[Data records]
-- -- --

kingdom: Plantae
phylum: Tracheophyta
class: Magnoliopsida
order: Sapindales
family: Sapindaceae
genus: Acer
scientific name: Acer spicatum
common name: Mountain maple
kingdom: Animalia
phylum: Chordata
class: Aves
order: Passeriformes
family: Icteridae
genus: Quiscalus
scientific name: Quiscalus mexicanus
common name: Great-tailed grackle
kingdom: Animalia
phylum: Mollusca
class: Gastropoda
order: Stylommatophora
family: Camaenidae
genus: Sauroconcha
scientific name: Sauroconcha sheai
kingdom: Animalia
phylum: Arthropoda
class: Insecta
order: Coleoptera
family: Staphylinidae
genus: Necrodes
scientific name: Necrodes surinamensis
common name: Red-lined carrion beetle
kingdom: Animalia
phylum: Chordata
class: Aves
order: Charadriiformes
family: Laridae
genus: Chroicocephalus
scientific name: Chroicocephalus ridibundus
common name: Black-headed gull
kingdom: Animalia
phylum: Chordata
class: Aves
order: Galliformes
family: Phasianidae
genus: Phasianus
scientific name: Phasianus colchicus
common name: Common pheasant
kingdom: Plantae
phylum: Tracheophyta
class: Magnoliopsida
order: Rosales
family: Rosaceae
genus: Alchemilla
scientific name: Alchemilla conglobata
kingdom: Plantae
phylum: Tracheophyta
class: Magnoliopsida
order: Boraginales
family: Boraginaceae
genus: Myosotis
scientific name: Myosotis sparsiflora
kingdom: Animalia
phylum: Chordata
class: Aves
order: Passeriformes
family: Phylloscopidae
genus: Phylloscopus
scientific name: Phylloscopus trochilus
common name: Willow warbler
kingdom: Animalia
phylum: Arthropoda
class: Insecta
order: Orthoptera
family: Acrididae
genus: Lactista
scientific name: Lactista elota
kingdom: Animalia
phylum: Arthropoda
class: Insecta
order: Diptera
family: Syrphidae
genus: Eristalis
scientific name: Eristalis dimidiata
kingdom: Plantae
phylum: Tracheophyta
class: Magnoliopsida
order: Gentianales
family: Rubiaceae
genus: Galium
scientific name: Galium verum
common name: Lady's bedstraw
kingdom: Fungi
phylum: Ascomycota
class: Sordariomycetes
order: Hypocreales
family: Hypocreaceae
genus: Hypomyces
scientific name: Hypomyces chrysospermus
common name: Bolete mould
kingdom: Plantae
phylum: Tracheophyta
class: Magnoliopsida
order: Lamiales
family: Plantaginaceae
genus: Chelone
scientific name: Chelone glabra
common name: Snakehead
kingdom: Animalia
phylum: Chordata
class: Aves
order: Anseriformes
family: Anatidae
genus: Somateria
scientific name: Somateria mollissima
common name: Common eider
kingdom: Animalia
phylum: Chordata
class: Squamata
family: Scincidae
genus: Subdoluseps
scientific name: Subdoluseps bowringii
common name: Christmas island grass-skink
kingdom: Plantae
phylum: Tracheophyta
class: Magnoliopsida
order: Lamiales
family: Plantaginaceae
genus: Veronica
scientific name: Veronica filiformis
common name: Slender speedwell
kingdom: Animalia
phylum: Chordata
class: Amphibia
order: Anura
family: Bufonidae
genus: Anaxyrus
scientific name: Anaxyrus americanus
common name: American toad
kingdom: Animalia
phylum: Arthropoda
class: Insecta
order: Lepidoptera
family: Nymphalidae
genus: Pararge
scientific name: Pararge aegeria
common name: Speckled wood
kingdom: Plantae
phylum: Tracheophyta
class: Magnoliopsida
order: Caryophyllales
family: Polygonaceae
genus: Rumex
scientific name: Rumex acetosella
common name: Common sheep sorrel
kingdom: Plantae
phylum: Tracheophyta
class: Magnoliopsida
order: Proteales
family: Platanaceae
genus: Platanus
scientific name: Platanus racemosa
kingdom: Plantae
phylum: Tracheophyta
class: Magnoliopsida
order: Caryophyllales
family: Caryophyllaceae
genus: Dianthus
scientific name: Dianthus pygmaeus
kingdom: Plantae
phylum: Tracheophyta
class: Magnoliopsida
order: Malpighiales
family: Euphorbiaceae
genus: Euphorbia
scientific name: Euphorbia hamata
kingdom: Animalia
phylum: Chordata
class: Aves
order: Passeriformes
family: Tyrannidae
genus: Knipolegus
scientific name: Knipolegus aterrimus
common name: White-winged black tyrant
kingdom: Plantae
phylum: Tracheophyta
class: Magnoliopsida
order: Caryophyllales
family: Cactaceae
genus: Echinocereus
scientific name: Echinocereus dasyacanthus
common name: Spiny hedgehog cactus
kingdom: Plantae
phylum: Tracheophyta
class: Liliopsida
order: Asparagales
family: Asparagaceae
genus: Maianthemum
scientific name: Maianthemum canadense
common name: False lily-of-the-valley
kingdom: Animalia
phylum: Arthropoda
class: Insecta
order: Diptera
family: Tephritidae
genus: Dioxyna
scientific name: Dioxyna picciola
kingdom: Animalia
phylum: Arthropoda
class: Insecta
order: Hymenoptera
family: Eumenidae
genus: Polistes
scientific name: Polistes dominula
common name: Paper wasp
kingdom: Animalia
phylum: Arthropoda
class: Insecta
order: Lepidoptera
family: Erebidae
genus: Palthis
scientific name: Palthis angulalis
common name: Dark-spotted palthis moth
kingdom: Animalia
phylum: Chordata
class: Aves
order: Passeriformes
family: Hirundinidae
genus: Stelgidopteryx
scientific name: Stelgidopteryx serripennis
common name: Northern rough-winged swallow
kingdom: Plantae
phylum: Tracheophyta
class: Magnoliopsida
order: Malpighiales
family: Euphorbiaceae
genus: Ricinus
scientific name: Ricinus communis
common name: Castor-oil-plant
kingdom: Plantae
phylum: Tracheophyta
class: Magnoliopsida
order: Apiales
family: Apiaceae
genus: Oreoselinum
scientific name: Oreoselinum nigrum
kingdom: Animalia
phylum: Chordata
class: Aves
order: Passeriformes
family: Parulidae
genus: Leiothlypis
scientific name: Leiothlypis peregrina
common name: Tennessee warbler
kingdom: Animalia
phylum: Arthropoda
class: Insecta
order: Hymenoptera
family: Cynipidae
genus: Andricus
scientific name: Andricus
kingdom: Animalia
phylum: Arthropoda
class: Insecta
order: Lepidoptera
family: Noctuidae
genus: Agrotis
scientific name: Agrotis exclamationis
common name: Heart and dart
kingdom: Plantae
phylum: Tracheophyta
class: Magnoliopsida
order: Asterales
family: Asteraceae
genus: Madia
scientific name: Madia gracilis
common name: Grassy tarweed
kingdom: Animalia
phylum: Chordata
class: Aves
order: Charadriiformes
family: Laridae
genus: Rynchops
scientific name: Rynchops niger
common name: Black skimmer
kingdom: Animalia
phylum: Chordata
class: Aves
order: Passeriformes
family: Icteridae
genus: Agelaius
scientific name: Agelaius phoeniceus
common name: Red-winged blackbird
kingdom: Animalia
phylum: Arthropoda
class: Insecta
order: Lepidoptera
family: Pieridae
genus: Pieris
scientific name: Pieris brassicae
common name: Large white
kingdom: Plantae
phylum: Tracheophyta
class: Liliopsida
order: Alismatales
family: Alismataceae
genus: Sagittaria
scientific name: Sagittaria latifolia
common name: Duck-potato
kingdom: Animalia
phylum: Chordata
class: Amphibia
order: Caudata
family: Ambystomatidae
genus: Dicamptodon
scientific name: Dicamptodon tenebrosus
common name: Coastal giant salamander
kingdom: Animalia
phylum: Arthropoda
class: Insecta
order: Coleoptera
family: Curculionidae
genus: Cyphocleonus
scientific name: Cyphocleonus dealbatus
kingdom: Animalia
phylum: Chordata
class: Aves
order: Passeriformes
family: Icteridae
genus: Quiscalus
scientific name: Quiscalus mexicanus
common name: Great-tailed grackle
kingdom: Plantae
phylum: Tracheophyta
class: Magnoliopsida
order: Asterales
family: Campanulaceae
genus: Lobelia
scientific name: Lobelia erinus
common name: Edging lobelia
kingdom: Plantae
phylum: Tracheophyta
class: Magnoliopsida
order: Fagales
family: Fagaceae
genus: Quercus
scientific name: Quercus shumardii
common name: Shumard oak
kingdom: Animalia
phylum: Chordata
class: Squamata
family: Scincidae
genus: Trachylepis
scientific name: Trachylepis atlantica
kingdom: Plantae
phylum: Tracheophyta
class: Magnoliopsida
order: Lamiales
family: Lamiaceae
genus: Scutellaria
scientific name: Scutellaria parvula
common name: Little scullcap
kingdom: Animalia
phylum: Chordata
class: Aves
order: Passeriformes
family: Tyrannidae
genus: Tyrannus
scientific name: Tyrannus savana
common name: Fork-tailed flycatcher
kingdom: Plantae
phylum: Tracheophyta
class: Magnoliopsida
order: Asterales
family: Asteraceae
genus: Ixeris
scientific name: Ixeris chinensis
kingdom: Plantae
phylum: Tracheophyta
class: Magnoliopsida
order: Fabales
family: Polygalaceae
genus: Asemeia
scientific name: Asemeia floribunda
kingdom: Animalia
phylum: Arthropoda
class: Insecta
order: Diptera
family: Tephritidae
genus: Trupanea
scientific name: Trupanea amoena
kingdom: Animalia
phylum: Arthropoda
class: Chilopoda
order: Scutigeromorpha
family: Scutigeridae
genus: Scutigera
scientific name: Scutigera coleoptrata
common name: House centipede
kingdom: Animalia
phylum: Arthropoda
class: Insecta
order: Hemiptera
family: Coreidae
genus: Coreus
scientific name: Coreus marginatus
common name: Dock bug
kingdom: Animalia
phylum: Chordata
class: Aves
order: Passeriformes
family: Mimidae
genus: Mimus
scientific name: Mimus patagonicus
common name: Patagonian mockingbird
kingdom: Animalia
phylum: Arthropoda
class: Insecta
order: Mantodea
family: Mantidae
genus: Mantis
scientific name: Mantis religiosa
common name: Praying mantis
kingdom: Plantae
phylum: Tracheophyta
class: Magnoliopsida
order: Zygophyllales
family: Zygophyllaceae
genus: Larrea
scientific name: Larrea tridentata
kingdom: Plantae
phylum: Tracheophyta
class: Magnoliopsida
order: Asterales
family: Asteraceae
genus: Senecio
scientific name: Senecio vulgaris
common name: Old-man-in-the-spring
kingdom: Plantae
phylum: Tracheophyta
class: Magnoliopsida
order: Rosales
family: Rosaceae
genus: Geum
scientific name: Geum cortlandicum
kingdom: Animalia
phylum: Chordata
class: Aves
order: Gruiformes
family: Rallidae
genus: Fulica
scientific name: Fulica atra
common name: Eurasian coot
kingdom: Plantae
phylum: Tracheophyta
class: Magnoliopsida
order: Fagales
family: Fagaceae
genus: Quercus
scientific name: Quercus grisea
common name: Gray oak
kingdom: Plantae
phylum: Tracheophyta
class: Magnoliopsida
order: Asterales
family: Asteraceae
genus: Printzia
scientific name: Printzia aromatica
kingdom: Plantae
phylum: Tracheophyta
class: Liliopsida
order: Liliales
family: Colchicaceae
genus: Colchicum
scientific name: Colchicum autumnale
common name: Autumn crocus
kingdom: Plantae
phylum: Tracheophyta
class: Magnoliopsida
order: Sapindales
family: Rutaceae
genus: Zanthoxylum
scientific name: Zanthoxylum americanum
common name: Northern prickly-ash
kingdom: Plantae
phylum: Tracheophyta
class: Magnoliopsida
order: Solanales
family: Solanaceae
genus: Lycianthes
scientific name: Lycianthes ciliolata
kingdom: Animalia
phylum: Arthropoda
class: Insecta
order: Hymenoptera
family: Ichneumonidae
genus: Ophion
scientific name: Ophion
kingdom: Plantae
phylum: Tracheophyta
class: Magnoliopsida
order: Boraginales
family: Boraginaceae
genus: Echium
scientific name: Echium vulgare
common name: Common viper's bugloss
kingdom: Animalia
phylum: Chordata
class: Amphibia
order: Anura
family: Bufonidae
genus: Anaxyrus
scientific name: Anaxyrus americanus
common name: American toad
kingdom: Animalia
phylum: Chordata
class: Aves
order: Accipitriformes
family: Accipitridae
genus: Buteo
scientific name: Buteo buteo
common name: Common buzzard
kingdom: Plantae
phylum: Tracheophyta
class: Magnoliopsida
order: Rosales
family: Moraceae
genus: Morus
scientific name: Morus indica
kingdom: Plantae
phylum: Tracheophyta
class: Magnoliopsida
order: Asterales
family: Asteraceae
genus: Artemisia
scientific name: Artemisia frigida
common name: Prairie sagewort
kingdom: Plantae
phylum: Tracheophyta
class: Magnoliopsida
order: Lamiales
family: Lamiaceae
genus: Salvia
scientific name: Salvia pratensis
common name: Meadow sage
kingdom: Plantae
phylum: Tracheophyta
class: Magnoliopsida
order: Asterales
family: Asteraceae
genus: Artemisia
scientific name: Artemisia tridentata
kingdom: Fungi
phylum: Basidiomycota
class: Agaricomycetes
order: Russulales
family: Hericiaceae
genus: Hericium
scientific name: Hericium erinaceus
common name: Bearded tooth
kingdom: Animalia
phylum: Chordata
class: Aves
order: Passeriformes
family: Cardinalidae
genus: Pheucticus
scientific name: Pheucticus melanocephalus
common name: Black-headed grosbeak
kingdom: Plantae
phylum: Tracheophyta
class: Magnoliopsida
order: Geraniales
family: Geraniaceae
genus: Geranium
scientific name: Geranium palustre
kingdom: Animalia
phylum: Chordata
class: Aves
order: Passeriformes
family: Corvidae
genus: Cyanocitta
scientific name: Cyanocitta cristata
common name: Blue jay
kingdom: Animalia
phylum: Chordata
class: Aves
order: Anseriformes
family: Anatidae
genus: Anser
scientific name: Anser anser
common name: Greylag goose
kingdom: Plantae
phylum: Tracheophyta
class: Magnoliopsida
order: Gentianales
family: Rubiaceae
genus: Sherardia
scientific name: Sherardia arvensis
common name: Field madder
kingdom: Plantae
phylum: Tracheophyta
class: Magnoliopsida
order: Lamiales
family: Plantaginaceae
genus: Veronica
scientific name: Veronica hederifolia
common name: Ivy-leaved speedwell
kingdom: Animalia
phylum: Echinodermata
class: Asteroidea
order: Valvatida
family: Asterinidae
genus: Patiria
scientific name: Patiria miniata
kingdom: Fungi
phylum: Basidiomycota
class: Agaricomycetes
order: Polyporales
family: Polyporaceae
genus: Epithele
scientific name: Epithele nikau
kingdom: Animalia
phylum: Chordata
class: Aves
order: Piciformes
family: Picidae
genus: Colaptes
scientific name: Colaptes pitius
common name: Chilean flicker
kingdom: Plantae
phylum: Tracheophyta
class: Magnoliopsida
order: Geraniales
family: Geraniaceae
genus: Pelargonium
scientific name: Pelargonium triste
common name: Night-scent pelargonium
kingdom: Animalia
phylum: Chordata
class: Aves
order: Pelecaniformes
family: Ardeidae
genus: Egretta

-- -- --

### Task statement
Please copy the listing above without any change, starting at the line that has "family: Colchicaceae" and ending after the line that has "scientific name: Lycianthes ciliolata".

### Completed exercise
family: Colchicaceae
genus: Colchicum
scientific name: Colchicum autumnale
common name: Autumn crocus
kingdom: Plantae
phylum: Tracheophyta
class: Magnoliopsida
order: Sapindales
family: Rutaceae
genus: Zanthoxylum
scientific name: Zanthoxylum americanum
common name: Northern prickly-ash
kingdom: Plantae
phylum: Tracheophyta
class: Magnoliopsida
order: Solanales
family: Solanaceae
genus: Lycianthes
scientific name: Lycianthes ciliolata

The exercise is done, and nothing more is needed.